What NOT to say: “There is always someone worse off than you in the world.” Those living with depression know this, they don’t need anyone to tell them. As humans, any problems or difficulties we face at any given time, are only relative to our individual situations. That doesn’t mean any of us aren’t realistic. For me personally, I’m living with depression and as it’s still “early days” for me, I’m finding it difficult to begin with. However, I know that in comparison, my difficulties are nothing compared to people caught up in the conflict in Syria. (Lets face it, I’d be pretty stupid and self-centered, if I did think my current woes were on a par with the suffering in Syria). I haven’t lost sight of the suffering of others, just because I’ve got my own troubles at the moment.

What NOT to say: “Snap out of it” or “have you tried not being depressed.” If only it were that easy. I’m mean seriously, does anyone think that if it was as simple as “snapping out of it” or trying not to be depressed, that those with depression wouldn’t just do that?! No-one wants to be depressed, I know if I could magically “heal” myself, I would do so in an instant.
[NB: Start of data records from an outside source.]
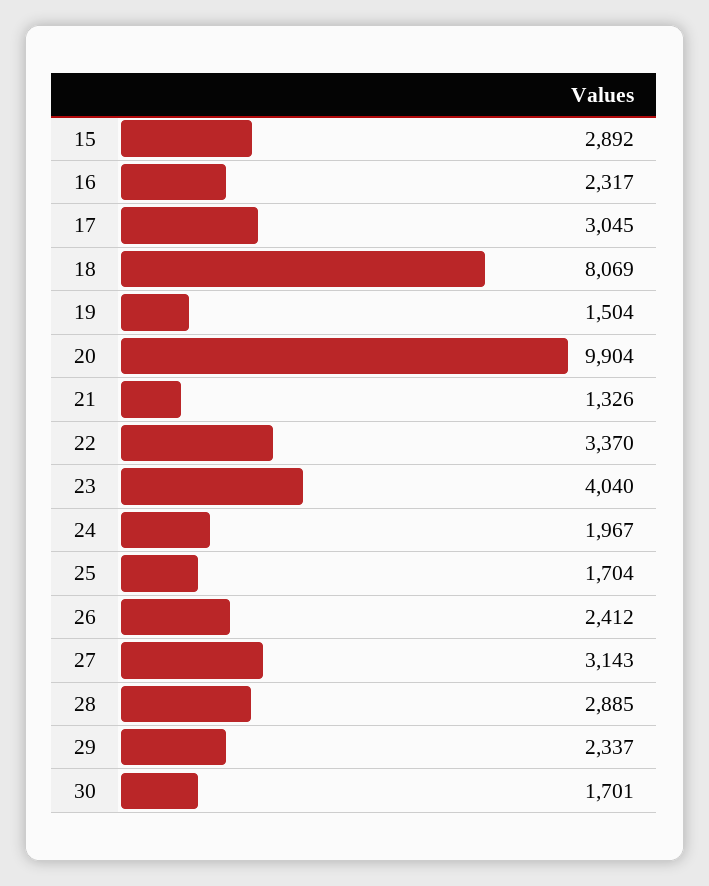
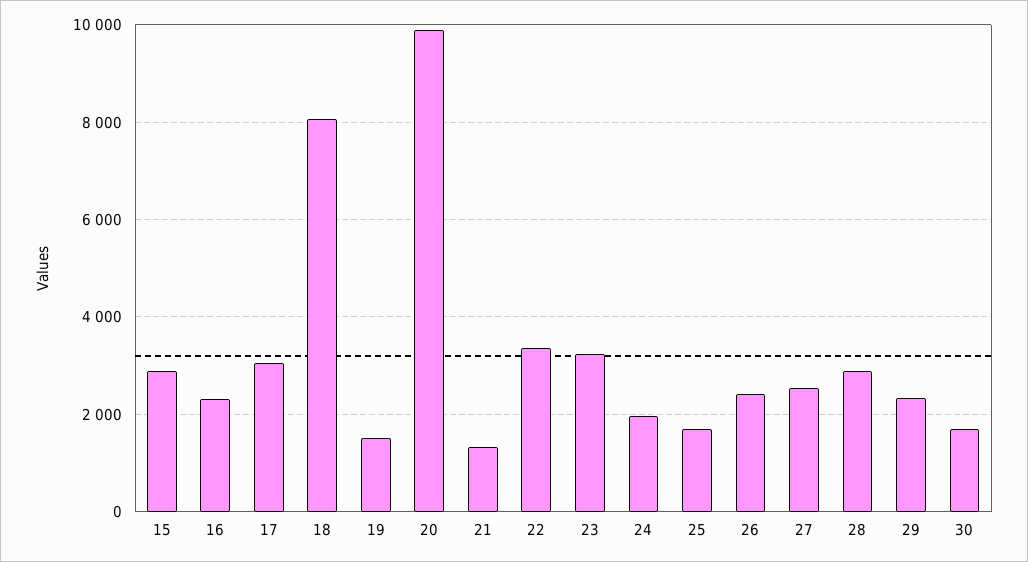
23: 4040 -> 3200
27: 3143 -> 2600

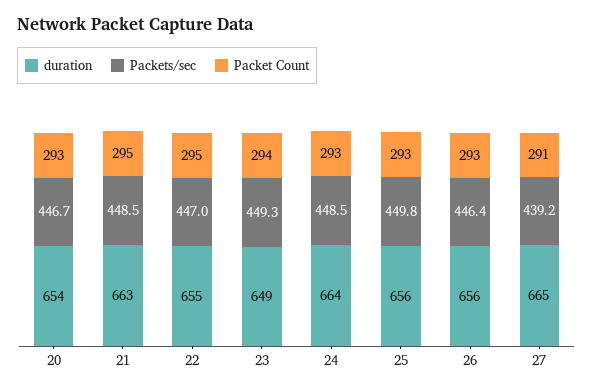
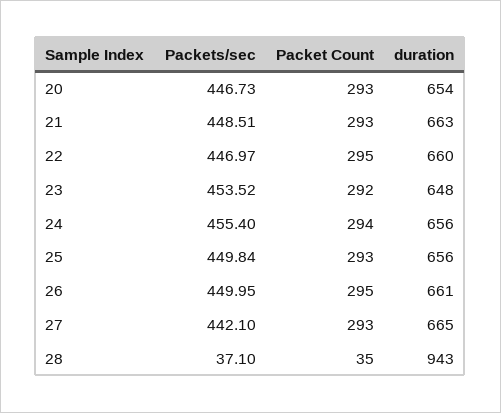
Packet Count, 21: 295 -> 293
duration, 22: 655 -> 660
duration, 23: 649 -> 648
Packets/sec, 23: 449.3 -> 453.52
Packet Count, 23: 294 -> 292
duration, 24: 664 -> 656
Packets/sec, 24: 448.5 -> 455.4
Packet Count, 24: 293 -> 294
duration, 26: 656 -> 661
Packets/sec, 26: 446.4 -> 449.95
Packet Count, 26: 293 -> 295
Packets/sec, 27: 439.2 -> 442.1
Packet Count, 27: 291 -> 293
Packets/sec, 28: none -> 37.1
Packet Count, 28: none -> 35
duration, 28: none -> 943

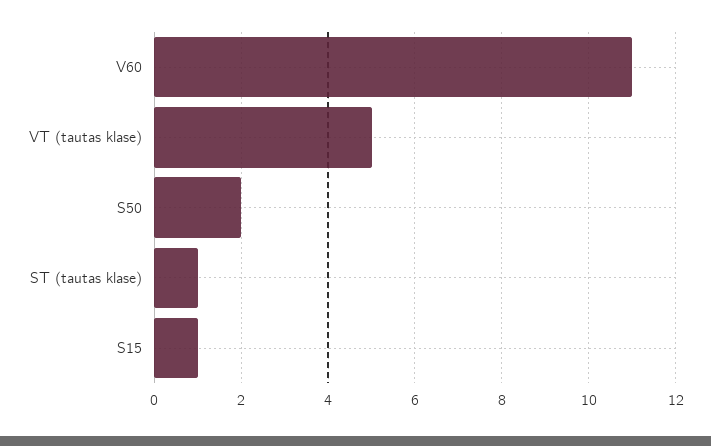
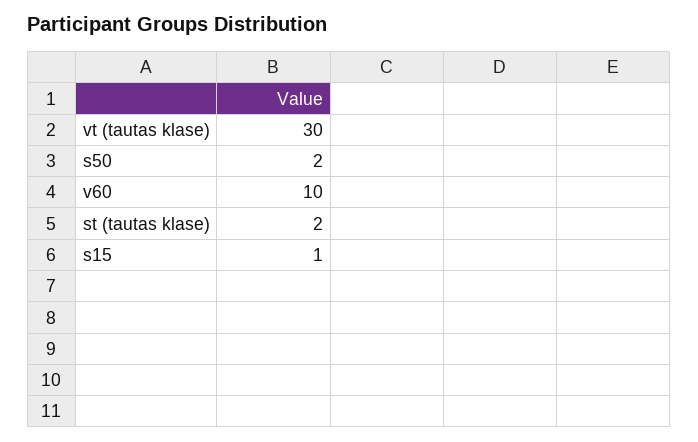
V60: 11 -> 10
VT (tautas klase): 5 -> 30
ST (tautas klase): 1 -> 2

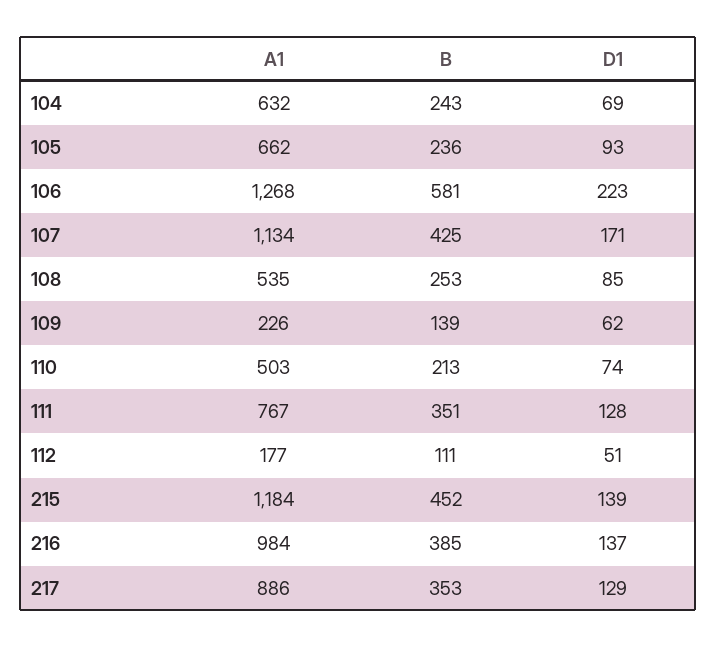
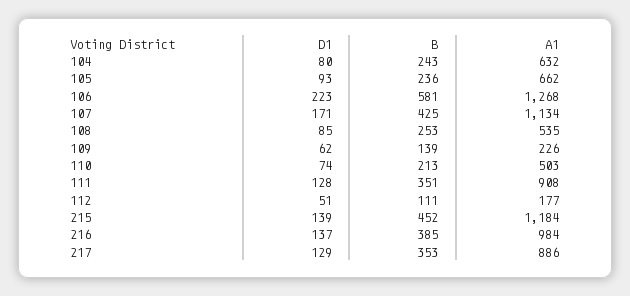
D1, 104: 69 -> 80
A1, 111: 767 -> 908

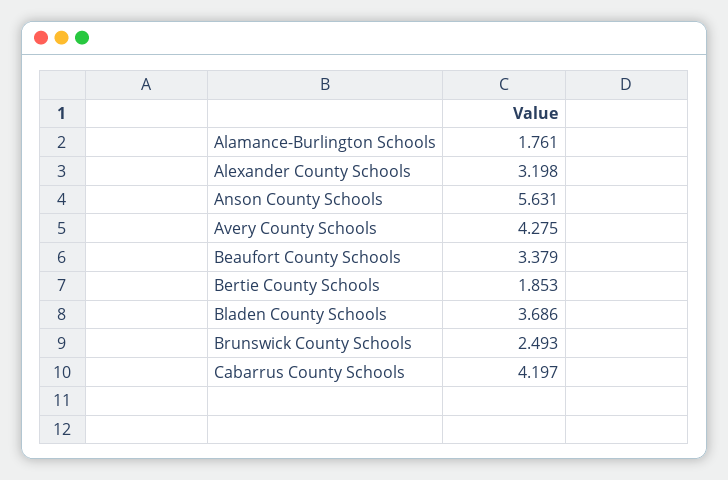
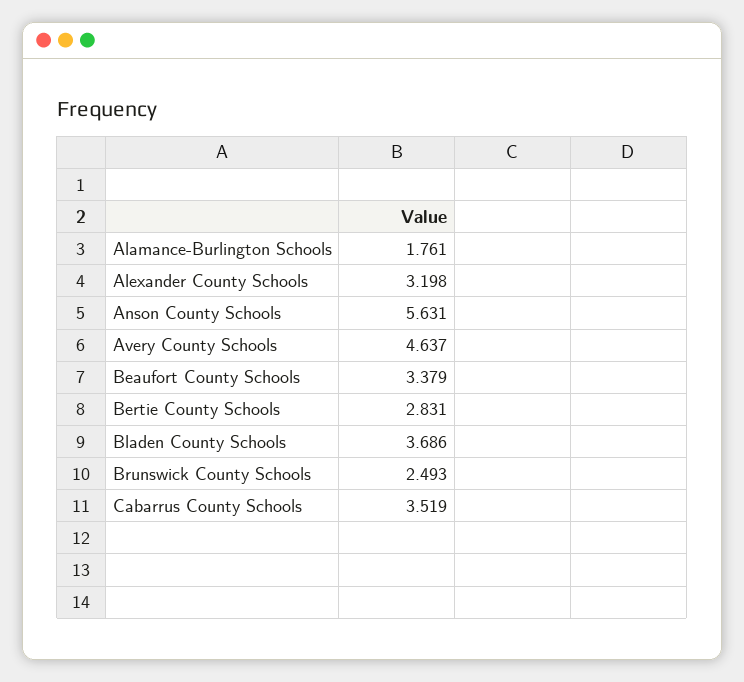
Avery County Schools: 4.275 -> 4.637
Bertie County Schools: 1.853 -> 2.831
Cabarrus County Schools: 4.197 -> 3.519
What NOT to say: “Have you tried herbal tea/chocolate/going to the gym/any other example, it always makes me feel better, when I’m down in the dumps.” With all due respect, depression isn’t simply being ‘down in the dumps’, it’s a psychological illness. It isn’t cured by a cup of herbal tea (which I do enjoy by the way), eating some chocolate (something else I enjoy) or going to the gym (something I don’t enjoy). Of course, it’s important for those living with depression to start doing the things they enjoy again, as one of the symptoms of depression is losing enjoyment in things you’ve previously loved doing. However it’s not going to magically “cure” a person’s depression.

What NOT to say: “Depression is a sign of weakness.” Quite possible the worst thing anyone could say to someone living with depression, as that person will already be feeling pretty shit about themselves, you really don’t want to be making them feel worse. Plus there remains the simple fact, that depression = weakness, simply isn’t true. Winston Churchill suffered from depression (he called it ‘the black dog’) and no-one can call Churchill weak.

Instead of saying any of these things, there’s one thing you could simply say instead, or something similar…

“You WILL get through this and I’ll be here to support you every step of the way.”

Whenever someone said to that me, or something very similar, it was music to my ears.

Introduction

Being diagnosed with depression in February of this year was a real shock.

Yes I had gone through a bad break-up in December 2013, but the rest of my life is pretty good. I’ve got a wonderful family and great friends, I’m attending my dream college, and I don’t have any financial worries. When my diagnosis was confirmed, I sat there and asked myself, what have I got to be depressed about?

But the more I learned about this illness, the more I realized how indiscriminate it is, and it can creep up on anyone, at anytime, with no rhyme or reason.

I started therapy about six weeks ago, and one of my therapist’s suggestions was blogging about my depression, and the journey I’ll be taking. She said even if no-one reads it, it’s a way to get my feelings out, and also a great tool for me to be able to look back and see I’m making progress (well I hope so).

I’ve only just started the blog now, as it’s taken me a few weeks to be able to feel ready to tell all my family and friends, but now I have I’m happy to start this blog and share my journey with them.

On top of that, if anyone happens to come across this blog by chance, you are more than welcome to stick around if you so wish. And if anyone else is out there reading this, who is also battling depression, I would love to hear from you.

That’s it I think, not much to say really, other than this is one more step I’ve taken.

Hurrah!

NB: This blog won’t JUST be about depression, I’ll be rambling on about other stuff too I’m sure!